TEXTO PARA LEITURA
↓↓↓
Também na disputa pelo Oscar de melhor filme estrangeiro, "Honeyland", de Tamara Kotevska e Ljubomir Stefanov, narra a história de uma apicultora da Macedônia. Já os outros dois indicados, "For Sama" e "The Cave", vêm da Síria repletos de prêmios. Ambos trazem depoimentos poderosos (e cheios de sangue) de mulheres que viveram no centro nervoso da guerra civil que assola o país desde 2011.
Apesar de não acumular tantos prêmios como seus concorrentes, "Indústria Americana" é o queridinho dos críticos —a maioria americanos, assim como grande parte dos votantes da Academia de Artes e Ciências Cinematográficas de Hollywood— nas apostas de quem vai levar a estatueta dourada. E não é à toa: o filme captura com maestria a encruzilhada da economia americana através de histórias pessoais de operários americanos e chineses, num momento de muita tensão entre os dois países.
O documentário segue o choque de cultura na implementação de uma fábrica chinesa de vidro automotivo numa cidadezinha americana de Ohio, em 2010. Enquanto os americanos lutam por segurança no trabalho e pagamento justo, os chineses reclamam que seus novos colegas são "lentos e falam demais".
Nos hospitais da Síria
Em "For Sama", a diretora síria Waad al-Kateab registra seus sufocos e raras alegrias em Aleppo durante os cinco anos em que a cidade ficou sitiada e foi bombardeada pelo exército do ditador Bashar al-Assad e forças russas. Sempre de câmera na mão, ela se casou, teve uma filha e filmou a rotina caótica num hospital liderado por seu marido. Sama é o nome da sua bebê.
"Em dez anos fazendo documentários em regiões de desastres humanitários, nunca tinha visto algo assim. Waad captura o conjunto todo da verdadeira experiência humana", disse o britânico Edward Watts, que codirigiu "For Sama" e passou dois anos ajudando a selecionar o material bruto captado pela colega.
"Mesmo em zonas de conflito, as pessoas têm senso de humor e se preocupam com o que vão comer e com as histórias que vão contar para seus filhos antes de dormir", continuou Watts, num evento em Los Angeles.
"For Sama" ganhou o principal prêmio da categoria no Festival de Cannes e é o documentário com mais indicações na história do Bafta, o equivalente britânico ao Oscar.
"The Cave" também se passa num hospital escondido numa caverna ("cave", em inglês), em outra região da Síria, perto da capital Damasco. A protagonista é a pediatra Amani Ballor que, além de salvar vidas e administrar o hospital, precisa enfrentar o machismo de alguns moradores locais. O documentário estreia no Brasil na próxima segunda-feira, 3 de fevereiro, às 21h, no National Geographic.
↑↑↑
O QUE FAZER
1. Segundo o texto sobre os documentários na disputa pelo Oscar, em que estado americano fica a cidadezinha onde foi implantada a fábrica chinesa de vidro automotivo?
2. Reescreva o trecho do texto sobre os documentários na disputa pelo Oscar começando em "O documentário segue" e seguindo até "da sua bebê.", trocando "Aleppo" por "Alepo".
Baseie-se somente no texto.

LISTA DE ENTRADAS
↓↓↓
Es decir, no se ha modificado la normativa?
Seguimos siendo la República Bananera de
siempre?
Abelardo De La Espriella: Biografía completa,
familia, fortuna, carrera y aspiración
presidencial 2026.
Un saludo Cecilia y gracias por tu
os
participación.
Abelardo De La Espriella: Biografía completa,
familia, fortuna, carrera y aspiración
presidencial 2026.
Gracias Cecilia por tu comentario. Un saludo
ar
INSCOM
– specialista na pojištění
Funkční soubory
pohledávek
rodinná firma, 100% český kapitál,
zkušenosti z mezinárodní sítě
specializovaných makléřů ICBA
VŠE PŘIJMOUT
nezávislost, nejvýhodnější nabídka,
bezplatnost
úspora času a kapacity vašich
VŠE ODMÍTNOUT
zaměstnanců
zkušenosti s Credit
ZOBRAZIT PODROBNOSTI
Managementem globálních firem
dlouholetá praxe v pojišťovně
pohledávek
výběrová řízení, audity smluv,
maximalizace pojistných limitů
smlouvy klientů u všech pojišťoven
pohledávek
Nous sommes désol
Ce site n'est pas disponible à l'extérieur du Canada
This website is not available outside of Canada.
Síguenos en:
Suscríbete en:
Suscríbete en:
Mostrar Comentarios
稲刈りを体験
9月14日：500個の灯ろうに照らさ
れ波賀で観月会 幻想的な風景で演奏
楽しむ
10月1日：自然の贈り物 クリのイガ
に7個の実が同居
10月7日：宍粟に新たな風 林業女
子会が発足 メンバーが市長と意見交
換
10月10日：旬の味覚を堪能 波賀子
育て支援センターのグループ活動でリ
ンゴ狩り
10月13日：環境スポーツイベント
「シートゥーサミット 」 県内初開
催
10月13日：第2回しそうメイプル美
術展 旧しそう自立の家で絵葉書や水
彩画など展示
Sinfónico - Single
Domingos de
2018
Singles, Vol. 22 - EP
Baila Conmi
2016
↑↑↑
RESULTADOS POR TAREFA
1. Em Ohio.

2.
O documentário segue o choque de cultura na implementação de uma fábrica chinesa de vidro automotivo numa cidadezinha americana de Ohio, em 2010. Enquanto os americanos lutam por segurança no trabalho e pagamento justo, os chineses reclamam que seus novos colegas são "lentos e falam demais".
Nos hospitais da Síria
Em "For Sama", a diretora síria Waad al-Kateab registra seus sufocos e raras alegrias em Alepo durante os cinco anos em que a cidade ficou sitiada e foi bombardeada pelo exército do ditador Bashar al-Assad e forças russas. Sempre de câmera na mão, ela se casou, teve uma filha e filmou a rotina caótica num hospital liderado por seu marido. Sama é o nome da sua bebê.